Sigipun berkeliling. Dia melihat Posko Kesehatan Polri, lalu memeriksa area bermain anak dan kursi pijat yang tersedia. Fasilitas untuk difabel, termasuk kursi roda, juga tak luput dari perhatiannya. Semua detail kecil itu penting, katanya, untuk menciptakan kenyamanan di tempat umum yang selalu penuh tekanan seperti stasiun.

Di sebuah ruang pertemuan, Kepala Daop IV KAI memaparkan kesiapan operasional.
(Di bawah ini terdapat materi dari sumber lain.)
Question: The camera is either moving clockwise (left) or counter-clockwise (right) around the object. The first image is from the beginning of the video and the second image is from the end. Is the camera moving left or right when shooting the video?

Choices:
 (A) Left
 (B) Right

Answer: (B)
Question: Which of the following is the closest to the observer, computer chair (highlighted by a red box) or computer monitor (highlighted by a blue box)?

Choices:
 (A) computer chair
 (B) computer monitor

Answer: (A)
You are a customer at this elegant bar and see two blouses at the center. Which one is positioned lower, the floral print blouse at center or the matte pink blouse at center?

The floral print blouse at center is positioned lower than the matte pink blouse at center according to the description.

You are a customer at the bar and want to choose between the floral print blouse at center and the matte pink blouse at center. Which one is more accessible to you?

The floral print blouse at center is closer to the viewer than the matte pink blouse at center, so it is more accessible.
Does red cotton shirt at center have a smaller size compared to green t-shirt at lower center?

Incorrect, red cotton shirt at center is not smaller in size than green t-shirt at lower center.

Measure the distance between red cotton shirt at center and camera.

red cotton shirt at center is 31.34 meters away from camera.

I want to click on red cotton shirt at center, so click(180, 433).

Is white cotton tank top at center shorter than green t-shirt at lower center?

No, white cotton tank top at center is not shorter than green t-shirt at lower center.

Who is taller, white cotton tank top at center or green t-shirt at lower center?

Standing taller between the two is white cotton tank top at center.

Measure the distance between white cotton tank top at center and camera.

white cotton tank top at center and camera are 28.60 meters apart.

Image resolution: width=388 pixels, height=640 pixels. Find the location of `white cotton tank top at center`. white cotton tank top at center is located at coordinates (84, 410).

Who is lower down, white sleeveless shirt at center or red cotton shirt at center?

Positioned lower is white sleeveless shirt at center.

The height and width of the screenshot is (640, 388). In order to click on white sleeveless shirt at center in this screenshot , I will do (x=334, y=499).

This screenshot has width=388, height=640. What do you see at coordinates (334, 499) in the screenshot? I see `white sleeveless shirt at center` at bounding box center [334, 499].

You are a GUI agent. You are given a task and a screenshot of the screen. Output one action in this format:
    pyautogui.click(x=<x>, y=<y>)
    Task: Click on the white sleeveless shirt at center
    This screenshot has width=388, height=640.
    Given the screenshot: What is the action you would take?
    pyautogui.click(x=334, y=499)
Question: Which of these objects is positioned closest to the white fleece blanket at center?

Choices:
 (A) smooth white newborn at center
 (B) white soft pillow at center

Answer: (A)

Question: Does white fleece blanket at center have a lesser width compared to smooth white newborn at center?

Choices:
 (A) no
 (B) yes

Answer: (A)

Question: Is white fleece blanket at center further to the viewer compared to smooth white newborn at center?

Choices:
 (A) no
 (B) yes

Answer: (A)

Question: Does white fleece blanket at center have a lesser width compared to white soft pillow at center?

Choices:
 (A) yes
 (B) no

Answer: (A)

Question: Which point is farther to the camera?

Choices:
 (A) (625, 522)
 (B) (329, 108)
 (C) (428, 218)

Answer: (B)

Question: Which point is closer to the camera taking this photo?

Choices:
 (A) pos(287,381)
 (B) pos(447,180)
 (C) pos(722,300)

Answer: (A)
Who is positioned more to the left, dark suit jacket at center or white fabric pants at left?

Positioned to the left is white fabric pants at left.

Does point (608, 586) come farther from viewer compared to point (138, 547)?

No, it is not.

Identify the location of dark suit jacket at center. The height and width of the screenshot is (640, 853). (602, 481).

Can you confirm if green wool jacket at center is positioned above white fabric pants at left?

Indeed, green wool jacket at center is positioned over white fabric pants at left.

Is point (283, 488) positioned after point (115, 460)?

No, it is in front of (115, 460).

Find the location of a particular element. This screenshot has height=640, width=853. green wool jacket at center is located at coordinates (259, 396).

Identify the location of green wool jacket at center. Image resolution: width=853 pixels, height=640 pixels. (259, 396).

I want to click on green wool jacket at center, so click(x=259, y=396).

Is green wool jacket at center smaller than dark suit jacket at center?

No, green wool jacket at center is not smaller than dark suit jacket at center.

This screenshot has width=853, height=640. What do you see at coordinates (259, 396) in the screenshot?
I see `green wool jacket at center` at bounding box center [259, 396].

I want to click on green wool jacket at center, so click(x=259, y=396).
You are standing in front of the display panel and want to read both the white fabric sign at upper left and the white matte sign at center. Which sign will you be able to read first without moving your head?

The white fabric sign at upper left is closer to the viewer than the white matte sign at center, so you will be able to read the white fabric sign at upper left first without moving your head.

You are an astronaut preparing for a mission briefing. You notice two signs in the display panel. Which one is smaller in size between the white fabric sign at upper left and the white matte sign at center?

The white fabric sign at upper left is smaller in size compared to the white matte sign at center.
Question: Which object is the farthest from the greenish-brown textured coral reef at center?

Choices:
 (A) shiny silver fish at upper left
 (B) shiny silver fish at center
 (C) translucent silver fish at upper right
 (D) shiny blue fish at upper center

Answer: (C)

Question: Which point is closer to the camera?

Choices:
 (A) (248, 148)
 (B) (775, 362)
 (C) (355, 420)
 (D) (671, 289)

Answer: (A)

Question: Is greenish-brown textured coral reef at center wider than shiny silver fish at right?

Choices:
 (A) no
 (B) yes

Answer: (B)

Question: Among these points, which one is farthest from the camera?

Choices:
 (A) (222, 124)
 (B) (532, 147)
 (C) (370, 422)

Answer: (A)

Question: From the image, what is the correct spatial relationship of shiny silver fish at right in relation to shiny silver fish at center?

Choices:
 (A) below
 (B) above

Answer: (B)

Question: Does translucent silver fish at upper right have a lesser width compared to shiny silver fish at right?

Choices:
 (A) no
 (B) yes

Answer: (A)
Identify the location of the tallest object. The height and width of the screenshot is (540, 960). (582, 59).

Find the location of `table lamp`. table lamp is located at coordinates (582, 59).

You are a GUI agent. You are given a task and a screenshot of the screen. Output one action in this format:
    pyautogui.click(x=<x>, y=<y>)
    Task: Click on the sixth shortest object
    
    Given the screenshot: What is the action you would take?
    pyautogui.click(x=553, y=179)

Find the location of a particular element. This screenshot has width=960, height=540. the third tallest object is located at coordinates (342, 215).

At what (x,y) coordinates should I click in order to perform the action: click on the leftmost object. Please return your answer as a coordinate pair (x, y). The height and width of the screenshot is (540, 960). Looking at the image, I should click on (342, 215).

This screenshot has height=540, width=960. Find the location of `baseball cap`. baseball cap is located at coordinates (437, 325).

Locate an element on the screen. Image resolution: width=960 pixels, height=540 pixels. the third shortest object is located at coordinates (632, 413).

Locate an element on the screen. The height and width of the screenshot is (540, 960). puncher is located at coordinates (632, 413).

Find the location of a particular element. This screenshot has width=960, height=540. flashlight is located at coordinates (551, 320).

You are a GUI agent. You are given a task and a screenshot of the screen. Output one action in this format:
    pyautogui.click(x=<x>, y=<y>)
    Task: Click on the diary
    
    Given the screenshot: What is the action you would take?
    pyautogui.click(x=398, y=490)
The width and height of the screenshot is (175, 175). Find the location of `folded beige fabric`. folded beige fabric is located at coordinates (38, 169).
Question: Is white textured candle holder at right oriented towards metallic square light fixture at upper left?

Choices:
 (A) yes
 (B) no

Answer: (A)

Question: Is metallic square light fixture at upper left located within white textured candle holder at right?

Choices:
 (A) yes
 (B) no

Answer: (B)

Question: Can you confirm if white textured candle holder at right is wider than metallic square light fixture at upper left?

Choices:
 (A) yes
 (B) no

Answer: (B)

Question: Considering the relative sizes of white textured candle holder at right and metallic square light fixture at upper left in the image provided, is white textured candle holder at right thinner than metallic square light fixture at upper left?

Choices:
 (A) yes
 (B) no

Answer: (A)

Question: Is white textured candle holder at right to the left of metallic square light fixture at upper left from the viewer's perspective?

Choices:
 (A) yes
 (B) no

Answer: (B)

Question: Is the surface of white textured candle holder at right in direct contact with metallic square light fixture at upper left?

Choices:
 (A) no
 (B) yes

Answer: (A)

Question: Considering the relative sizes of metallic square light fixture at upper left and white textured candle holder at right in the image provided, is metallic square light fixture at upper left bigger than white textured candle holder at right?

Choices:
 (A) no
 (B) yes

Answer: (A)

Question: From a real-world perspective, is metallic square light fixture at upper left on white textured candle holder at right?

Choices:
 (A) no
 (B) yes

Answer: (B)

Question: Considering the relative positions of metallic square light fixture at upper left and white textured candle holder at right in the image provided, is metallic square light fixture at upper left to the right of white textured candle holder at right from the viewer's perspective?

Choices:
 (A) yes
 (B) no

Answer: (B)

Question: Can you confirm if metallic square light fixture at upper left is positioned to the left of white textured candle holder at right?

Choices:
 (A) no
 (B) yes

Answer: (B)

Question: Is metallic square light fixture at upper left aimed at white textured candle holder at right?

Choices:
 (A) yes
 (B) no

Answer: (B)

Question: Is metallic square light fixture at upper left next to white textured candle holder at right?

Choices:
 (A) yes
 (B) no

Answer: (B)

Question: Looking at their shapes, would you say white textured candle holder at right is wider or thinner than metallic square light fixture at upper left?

Mereka memprediksi lonjakan penumpang yang signifikan di wilayah Semarang. Data itu jadi bahan diskusi serius, mencari celah agar potensi kepadatan bisa diatasi sebelum jadi masalah.

"Kami harus antisipasi semua skenario," ujar Sigit usai menerima paparan.

Usai rapat kecil, Sigit menyapa para penumpang di ruang tunggu. Dengan senyum, dia membagikan goodie bag kepada beberapa keluarga yang terlihat menunggu kereta. Beberapa penumpang terkejut sekaligus senang melihat Kapolri datang langsung ke tengah mereka.

Tak lupa, ada penyerahan bantuan sosial simbolis. Paket itu diberikan kepada perwakilan petugas gabungan dari TNI, Polri, Dishub, hingga tenaga kesehatan KAI. Ini bentuk apresiasi sekaligus penguatan sinergi di lapangan.

Acara hari itu juga dihadiri Gubernur Jawa Tengah dan Kapolda setempat. Kehadiran Forkopimda ini menunjukkan kerjasama lintas sektor benar-benar dijaga untuk momen Nataru. Stasiun Tawang sendiri, sebagai stasiun tipe A di Kota Lama, bisa menampung hingga 10.000 orang. Makanya, Polri sengaja mendirikan Pos Pelayanan khusus di bawah Polrestabes Semarang di area stasiun.

Menurut sejumlah saksi, peninjauan seperti ini memberi efek psikologis yang positif. Masyarakat merasa lebih dilindungi, petugas di lapangan juga merasa diawasi sekaligus didukung. Pada akhirnya, semua langkah ini adalah wujud komitmen Polri. Mereka ingin perayaan pergantian tahun berjalan lancar, terutama di titik-titik transportasi umum yang selalu jadi pusat kerumunan.

“Kenyamanan dan keamanan penumpang adalah prioritas kami,” tegas Sigit sebelum meninggalkan stasiun yang semakin siang semakin ramai.